The move comes as the “bad bank” plans on October 25th to redeem the remaining €500 million of the €30.2 billion in government-backed bonds it used to pay for toxic loans from banks during the financial crisis.
The final senior bond buyback is occurring three years ahead of an original schedule and will expunge taxpayers’ remaining liability relating to the agency, which was set up in 2009.
“Since inception, the Nama board, mindful of the wider impact on the financial standing of Ireland, has unwaveringly focused on eliminating this senior debt,” said Frank Daly, chairman of Nama. “While this job is done, we still need to maximise the return on our remaining portfolio of close to €4 billion and we will continue to progress our [Dublin] Docklands and residential delivery.”

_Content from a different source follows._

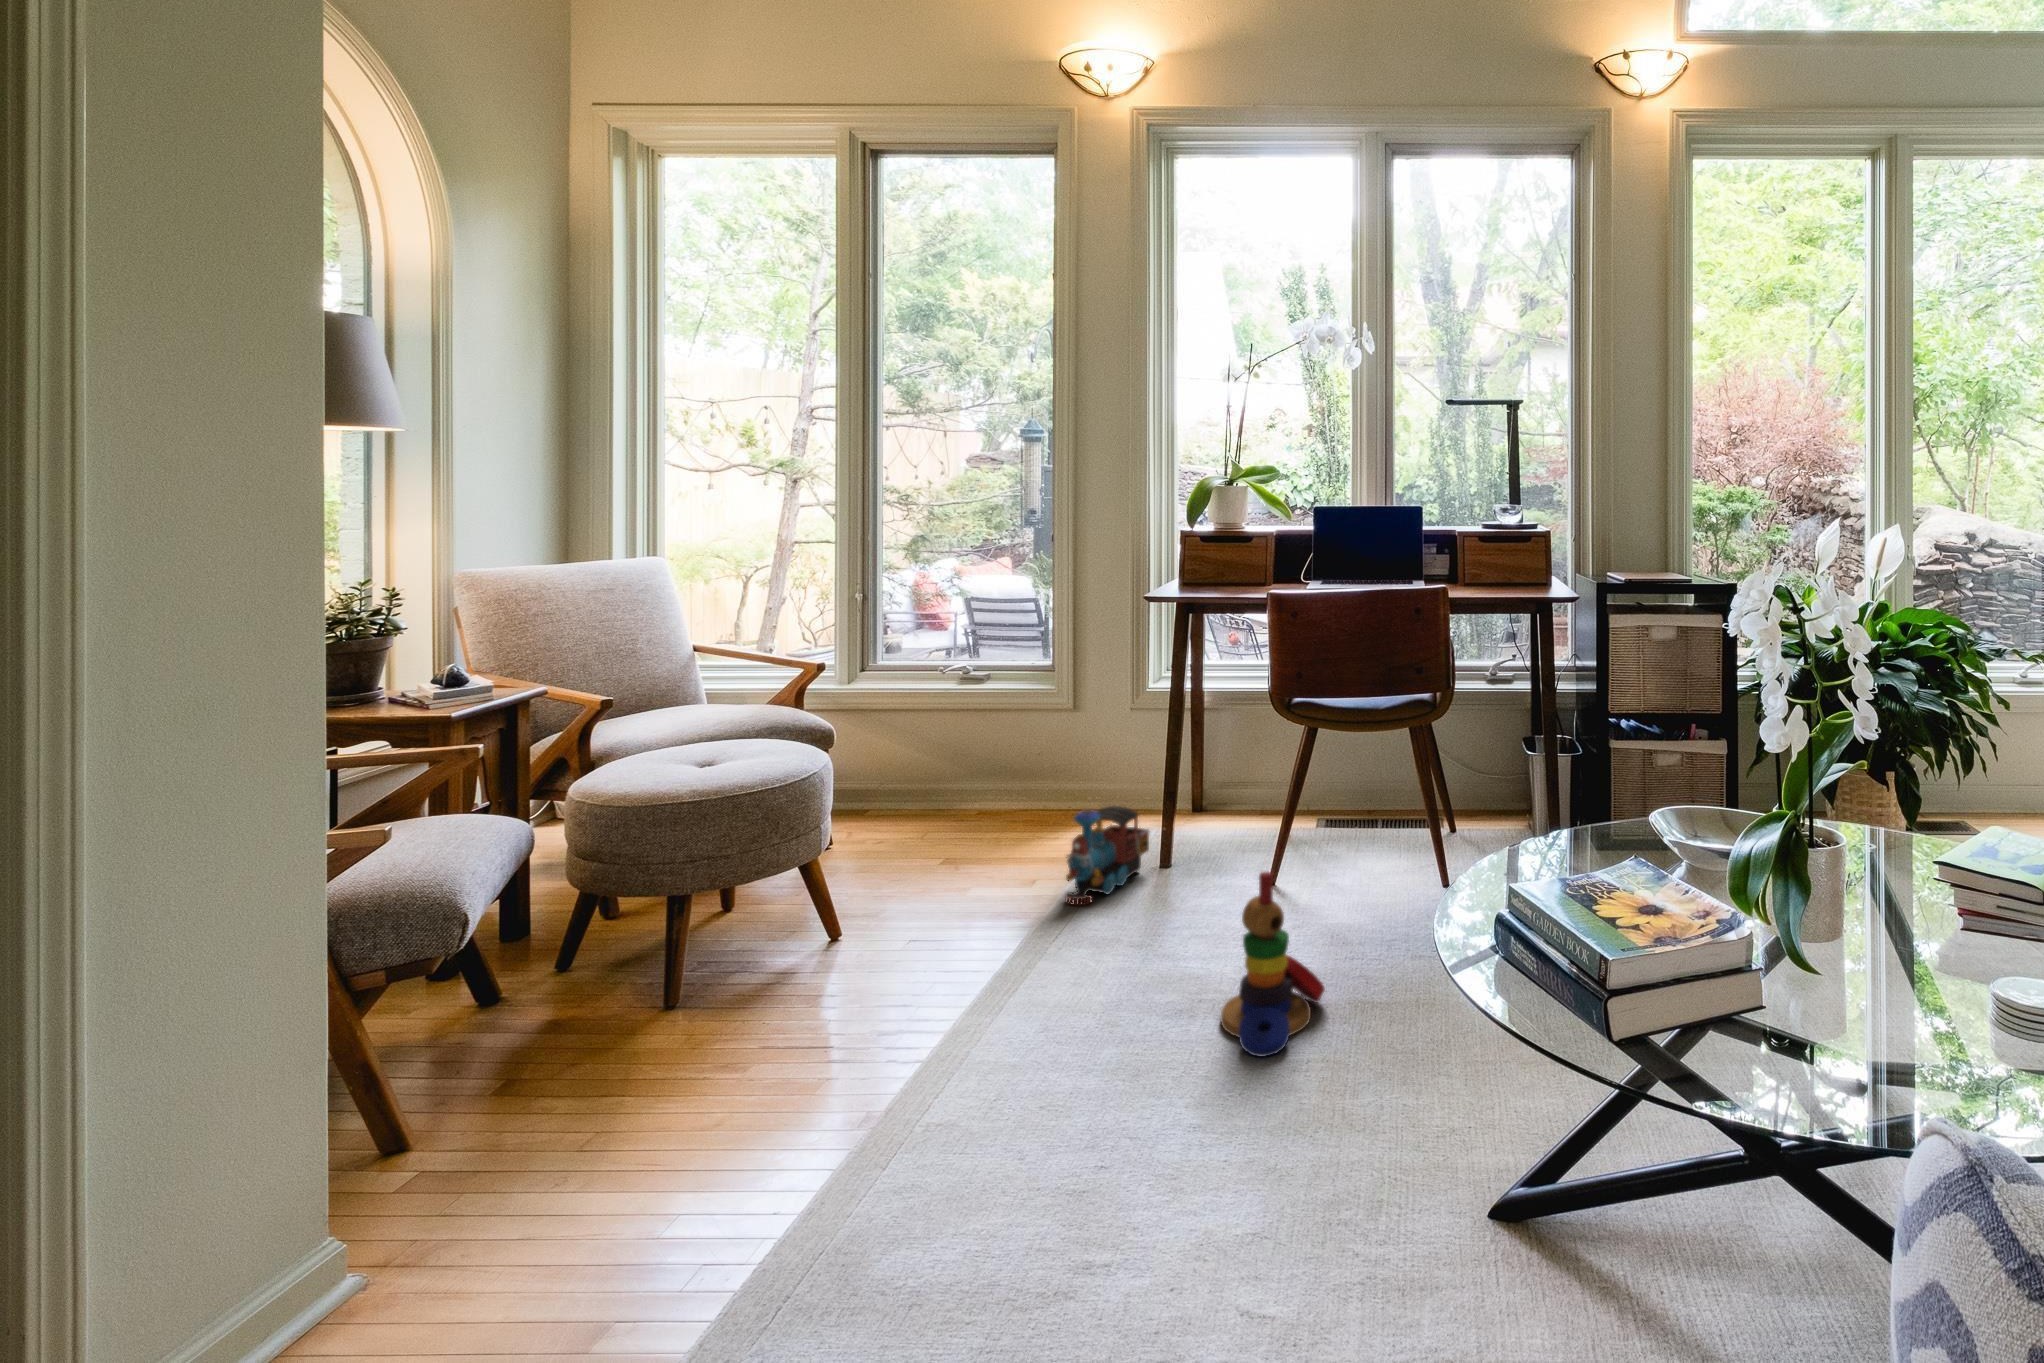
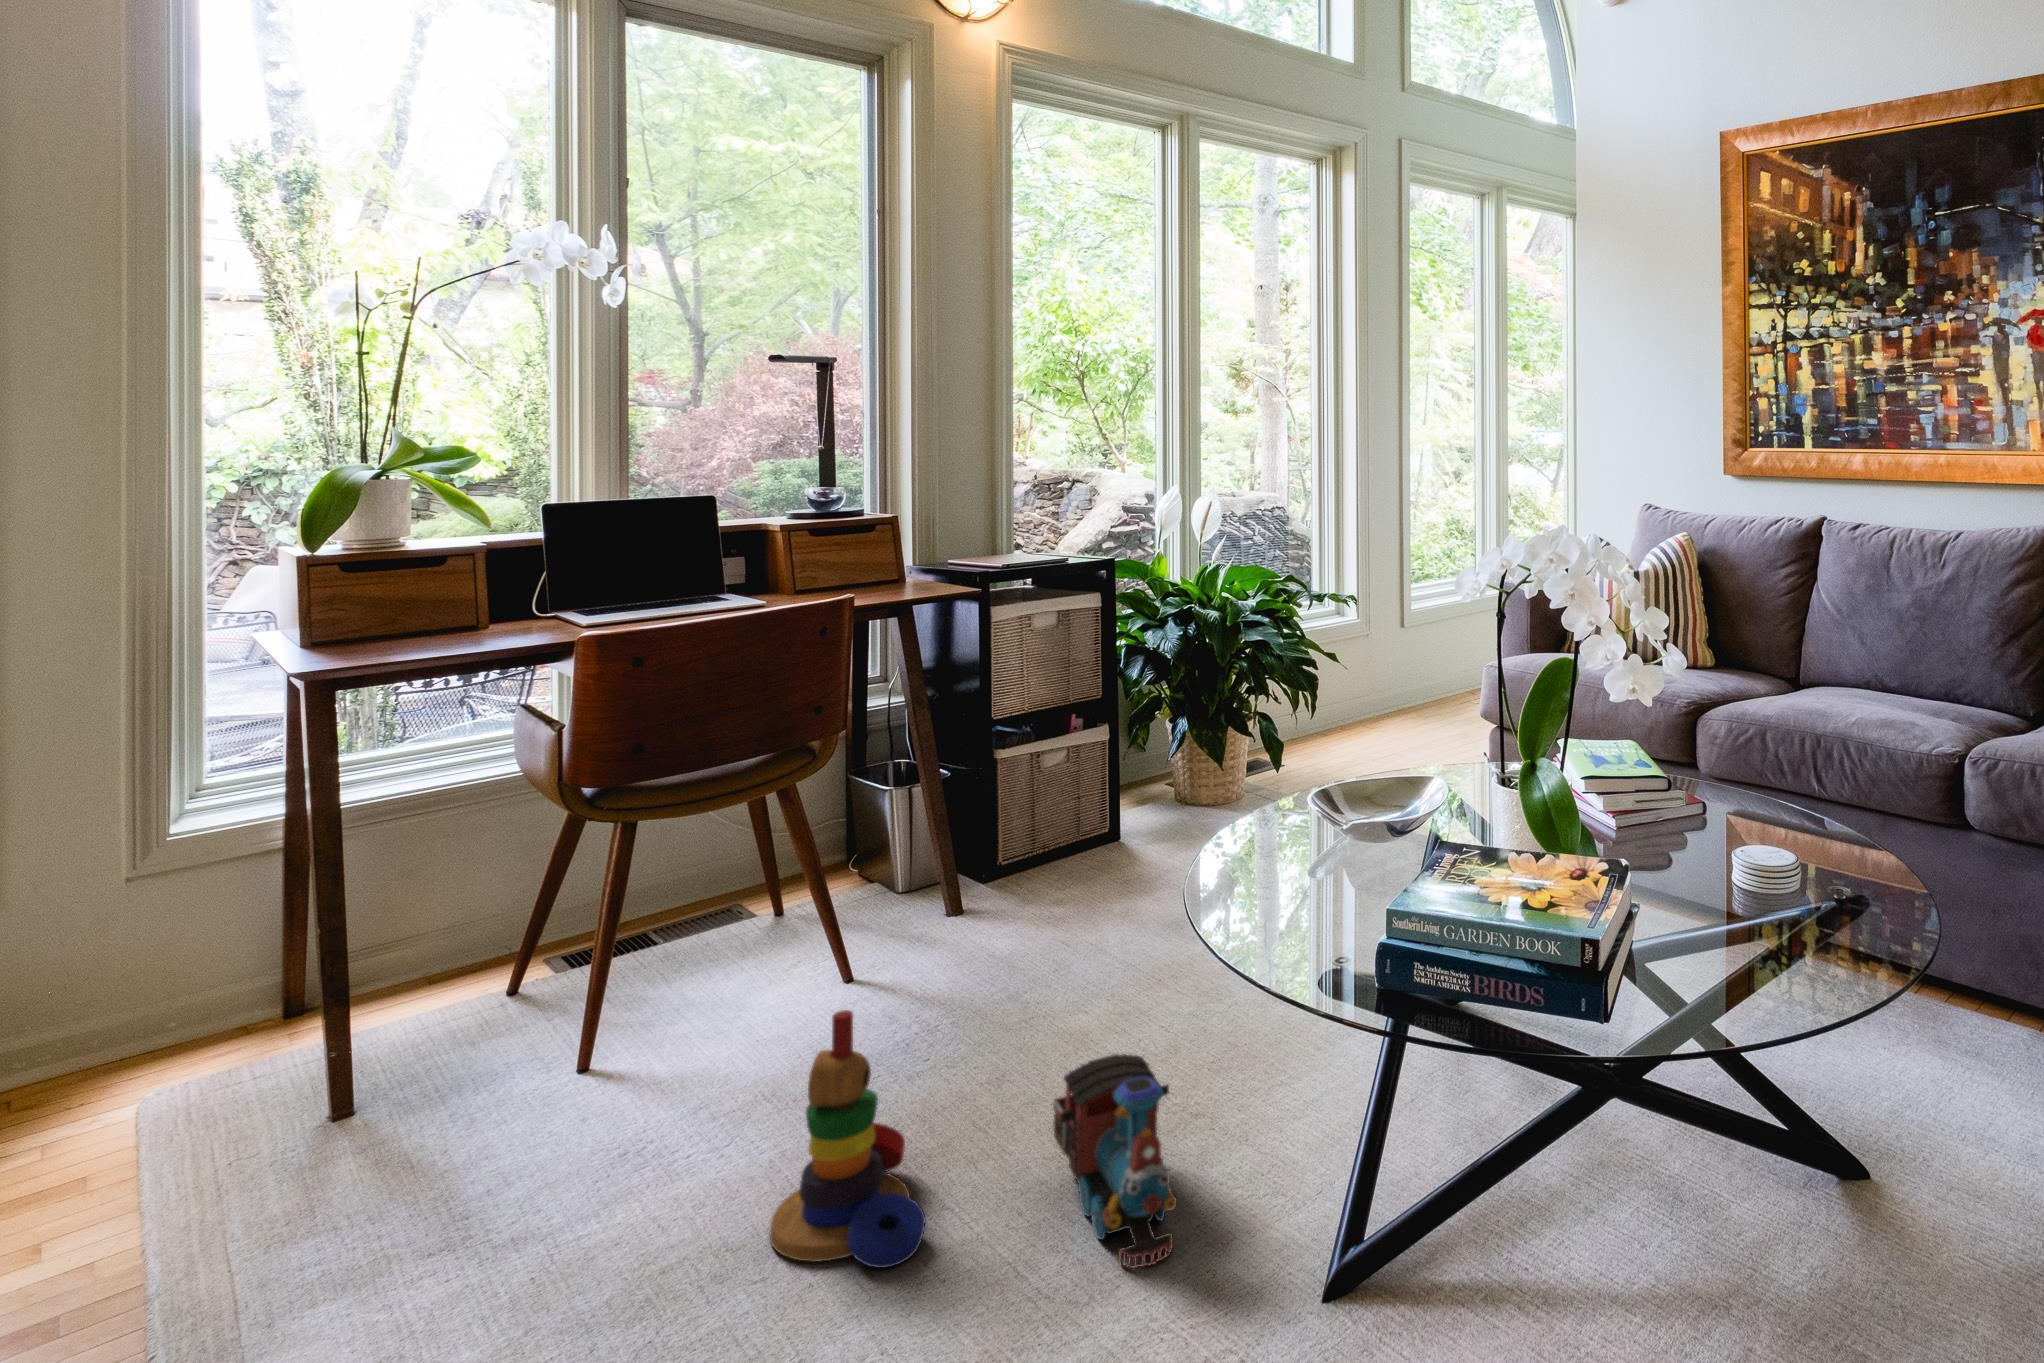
toy train: present [1065,806,1149,904] -> present [1053,1054,1177,1268]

He said Nama “remains firmly” on target to deliver a lifetime surplus for the State of €3 billion, after it repays €1.6 billion of junior debt to banks, due in March 2020 at the earliest.
Speaking to The Irish Times, Nama chief executive Brendan McDonagh said the agency started last month to put smaller assets, worth less than €1 million each, up for auction through a company called BidX1, formerly known as Allsop Ireland. The auction firm has sold about €1.1 billion worth of Irish property since it was set up in 2011.
Mr McDonagh said Nama will probably put about €10 million of property into BidX1’s monthly auctions for the foreseeable future, marking an evolution from the agency’s focus in recent years on multi-billion-euro loan portfolio sales.
The agency is also continuing to reduce its exposure to larger assets.
Nama-appointed receivers are also selling the Gibson Hotel in the Dublin Docklands for about €87 million.
In addition, the agency is marketing The Square shopping centre in Tallaght, Co Dublin, reportedly valued at well in excess of €300 million.
All three sales “are likely to complete before the end of 2017”, Mr McDonagh said.
Lifetime surplus target
While Nama has upgraded its lifetime surplus target a number of times in recent years due to a recovering property market, Mr McDonagh said the scope for further upward revisions was “marginal” as the agency had been caught by a Government move last year to tax property in certain special-purpose vehicles.
This resulted in a €159 million tax charge in 2016 and another “big bill this year”, said McDonagh.
“The reality is that the Government gets the upside either way – either through taxation in the near term or a dividend at the end,” he said.
Since Nama was tasked by the government in 2014 with helping to deliver more homes in Ireland to alleviate undersupply, the agency has delivered almost 5,600 homes, with a further 3,000 under construction, as it provided funding to its debtors to build out land, according to figures published by the Department of Finance on Tuesday. A further 6,400 units have planning permission.
Meanwhile, Nama expects to provide outsourced services to the Government’s planned Home Building Finance Ireland (HBFI) entity, which is aimed at providing up to €750 million of loans to non-Nama developers planning to build homes.
HBFI was announced by Minister for Finance Paschal Donohoe on Tuesday in his Budget 2018 speech.